Sooo i definitely have a major burn on my chin from kenny's ...stubble from making out for hours while coked up. Pure class.
I'm gonna write a book, Things that go bump in the night: The story of Katelyn. Chapter one, my roommate is a dumb whore.
What's your middle initial? I need it for the census. I put us down as "unmarried partners."
Oh my god... you're gay. Ps, its A.
No no. According to the 2010 US Census, we're gay.
You tried to get the stranger on the sea bus to give you a bite of his chicken sub by repeating over and over "im in a girl band"
I think he may have overheard our "how much coke would you fuck me for" conversation last night...
He caught a squirrel with his bare hands twice. Where do you find these people?
We decided we needed a drinks fridge in our bathroom.

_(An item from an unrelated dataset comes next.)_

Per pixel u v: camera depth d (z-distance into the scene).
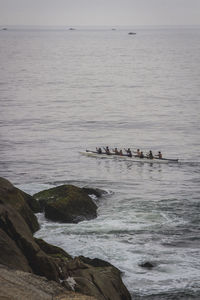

But mostly the blowjob in the airport bathroom was what I was laughing at.
Okay I know I said I was going to quit drinking for a while but apparently pumpkin pie flavored vodka is a thing and I will not rest until I have some.
You know what it feels like? It feels like I'm in that prison from the dark knight rises. That's what being a virgin in college feels like.
The worst that could happen is you end up with a black eye and I get laid.. I'm okay with my end of that bargain.
I've been randomly kik messaging bearded men I find on Instagram while sitting unshowered in my underpants. I'm like the girl version of a creepy uncle.
Just bought condoms with a walmart gift card. Thanks grandma.
This is an alert from the drunk police: you have reached the point of no return. Text messages past this point are illegible.
I either have a problem or a really good solution... I just ordered my homecoming dress off of a website that sells forplay outfits.